A review by lordofthemoon
The Beasts of Tarzan by Edgar Rice Burroughs

4.0

I've read very little Burroughs and no Tarzan so when I found this slim volume going cheap at a con I grabbed it. The writing style is fairly simplistic but once you get past that and the casual racism (the assumption that white men are superior to the jungle 'savages' is omnipresent but not pushed down your throat; and a tribe leader that Tarzan befriends is counted as one of the eponymous 'beasts' of Tarzan) it's quite a fun story. Tarzan's arch-nemesis Nikolas Rokoff has escaped from prison and is hell-bent on getting revenge. To this end, he kidnaps Tarzan's wife and child and strands the ape-man himself on a jungle island. Yeah, that's like locking the A-Team in a shed, they're helpless, right? It's not long before Tarzan escapes at the head of a pack formed of a panther, tribe of ape-men and tribe leader to rescue his family.

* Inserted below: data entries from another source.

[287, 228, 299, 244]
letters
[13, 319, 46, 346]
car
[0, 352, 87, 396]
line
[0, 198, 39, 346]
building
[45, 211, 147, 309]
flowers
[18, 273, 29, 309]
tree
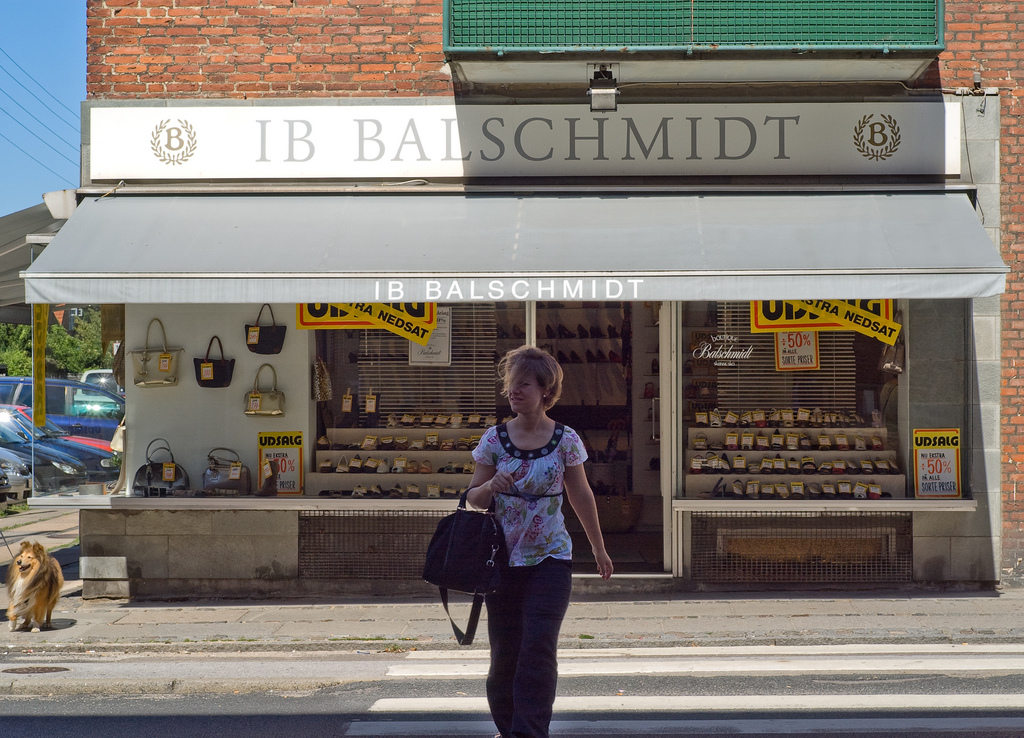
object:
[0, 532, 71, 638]
dog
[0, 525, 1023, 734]
sidewalk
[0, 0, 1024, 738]
picture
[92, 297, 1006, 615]
wall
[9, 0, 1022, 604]
building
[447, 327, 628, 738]
lady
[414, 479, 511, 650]
bag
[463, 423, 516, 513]
lady's arm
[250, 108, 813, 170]
sign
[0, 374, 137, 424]
car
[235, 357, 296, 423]
bag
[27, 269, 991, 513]
display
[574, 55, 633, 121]
light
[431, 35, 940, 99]
awning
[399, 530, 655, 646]
pants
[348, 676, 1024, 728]
lines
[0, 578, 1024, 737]
street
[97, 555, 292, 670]
no object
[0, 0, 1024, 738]
outdoors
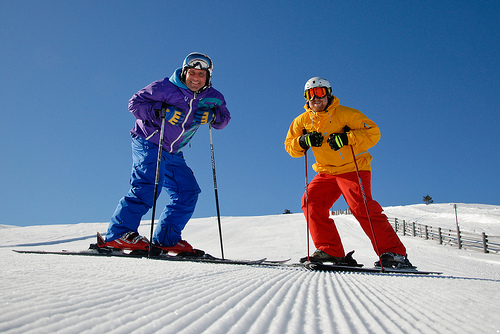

I sort of wish I'd encountered the Tarzan novels when I was younger, they are perfect teenage boy books with lots adventure and men's men where villains are dispatched in appropriately gruesome ways. In saying that, it is very much of its time and the racism and implicit (and sometimes explicit) suggestion that white men are the supreme form of Humanity doesn't sit well. However, if you can ignore that (and it's a big if), there's a lot of enjoyment to be had from this simple story.